Well, the USB committee did ask Apple for the superior connector, but for whatever reason they said no. So we're stuck with this.

OTOH, USB-C is not nearly as bad as your bizarre post would seem to imply. It could be better, but as we know from experience with things like micro-USB, it could be much, much worse.

> Future historians will do a postmortem on the EU and discover the USB-C enforcement act as an inflection point that marked the downer trend to the EU’s eventual collapse, and the reclamation of its land and people to the great nation of Russia, where it always belonged. > > Or some other equally as dreadful outcome befitting the UBS-C Bike Shed & Enforcement Committee formerly know as the European Union.

Russia can't even handle Ukraine, a country significantly smaller in population, economy, and land area than Russia. And you think that they could take on the EU‽ A block, mind you, which has more population and a significantly larger economy. Oh, also nukes.
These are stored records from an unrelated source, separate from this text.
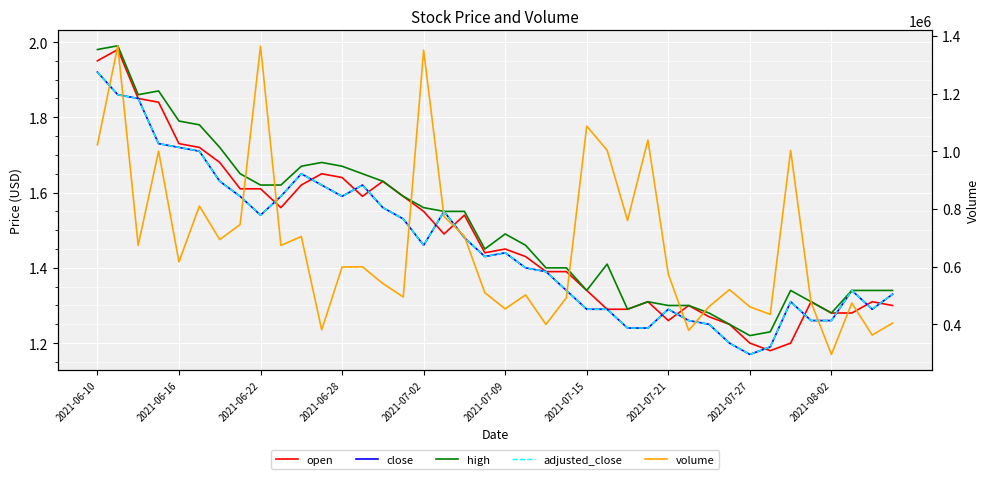

What is the difference between the maximum and minimum values in the close series?

0.8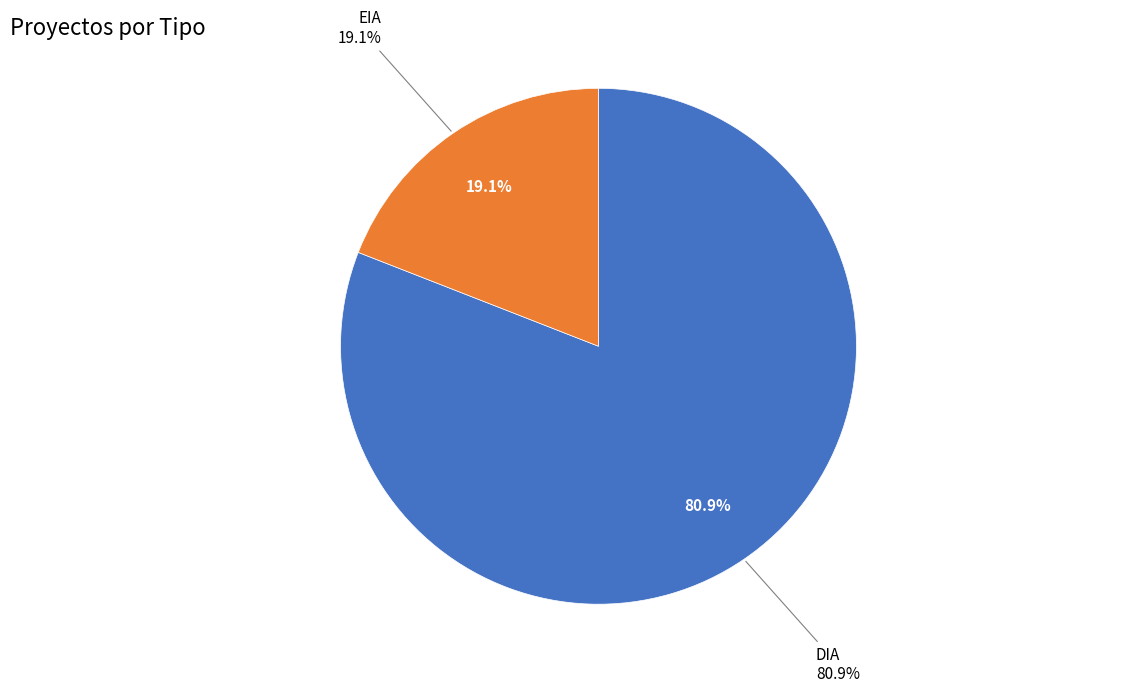

To the nearest percent, what portion does EIA represent?

19%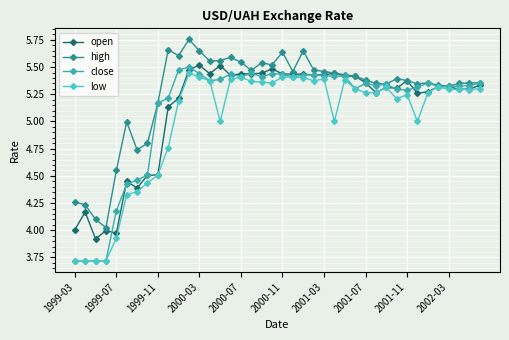

What is the smallest value displayed?

3.7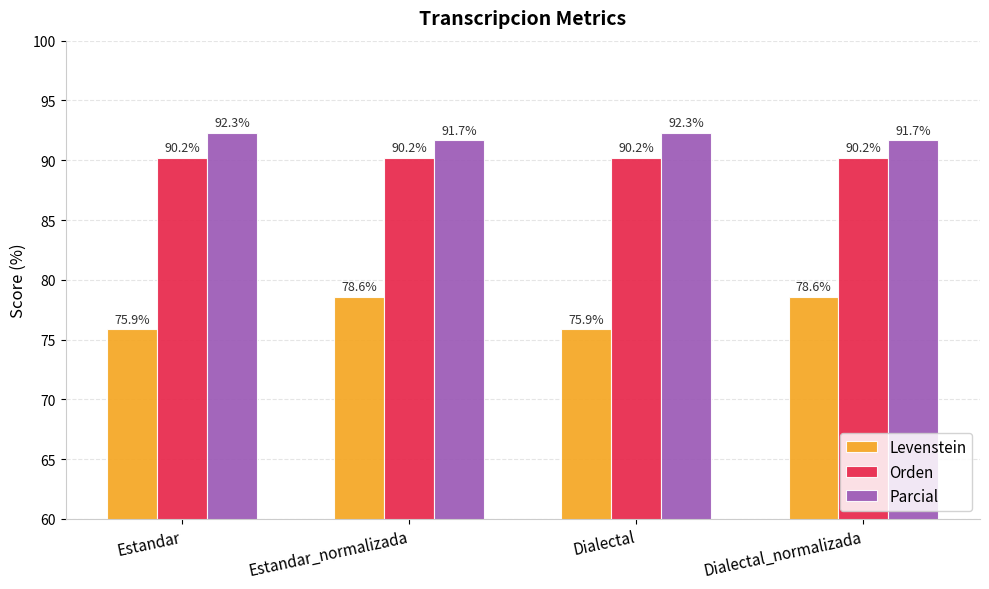

Which series has the largest total across all categories?

Parcial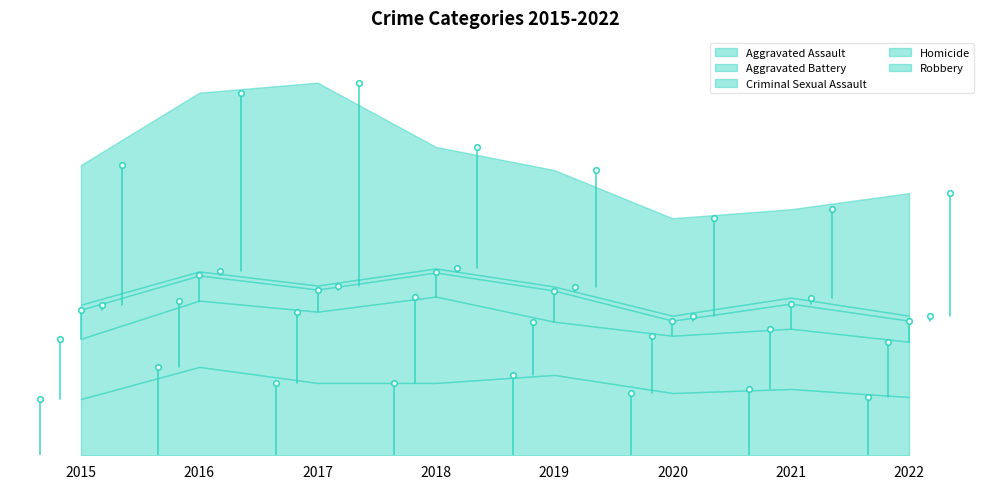

Which series changed the most between 2017 and 2021?

Robbery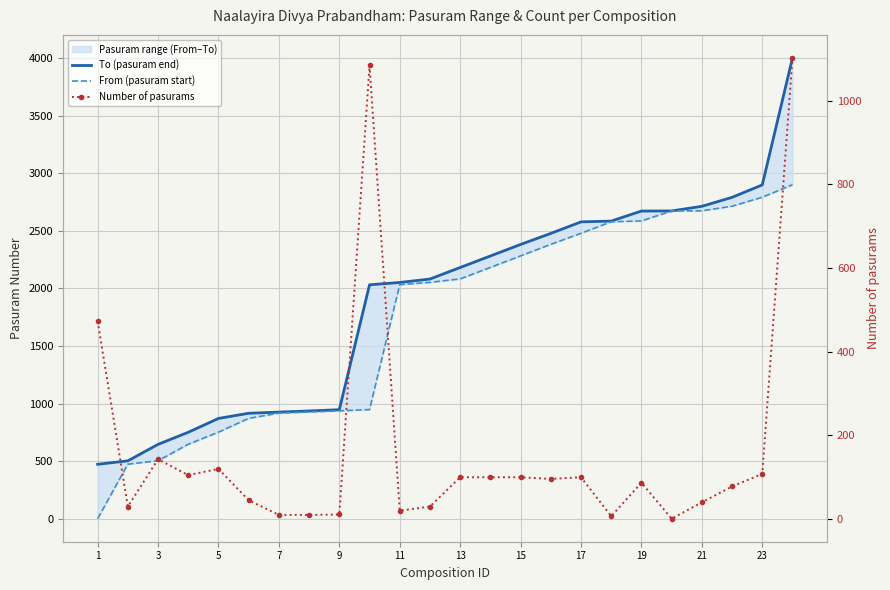

What is the difference between the maximum and second lowest values in the From (pasuram start) series?

2425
And you think that the EU would fall in this case because of... USB-C? Please explain the mechanism which would lead to this situation.

> Well, the USB committee did ask Apple for the superior connector, but for whatever reason they said no. So we're stuck with this.

They didn't need to ban all other connectors..

  • Well good thing is that they didn't. The only thing you need is to provide a USB-C port for charging. Nothing stops a manufacturer adding additional ports for charging, data sharing etc.

    So Apple could give people the ability to use their oh-so-superior Lightning cable while also being able to use USB-C for charging. If nothing else, it means that there are no longer any "does anyone have an iPhone charger" discussions at parties because people can just charge all their phones with USB-C.

    • > Well good thing is that they didn't. The only thing you need is to provide a USB-C port for charging. Nothing stops a manufacturer adding additional ports for charging, data sharing etc.

      That's a bit silly. There's only so much space in eg a phone.

  • Apple switched to USB C years before legal standardization took place.

    (actually, which single-vendor connector are we mourning, here? I forget.)

    • Yes, Apple switched to USB-C for some of their stuff.

      So I'm not quite so sure why the EU needed to outlaw alternative chargers.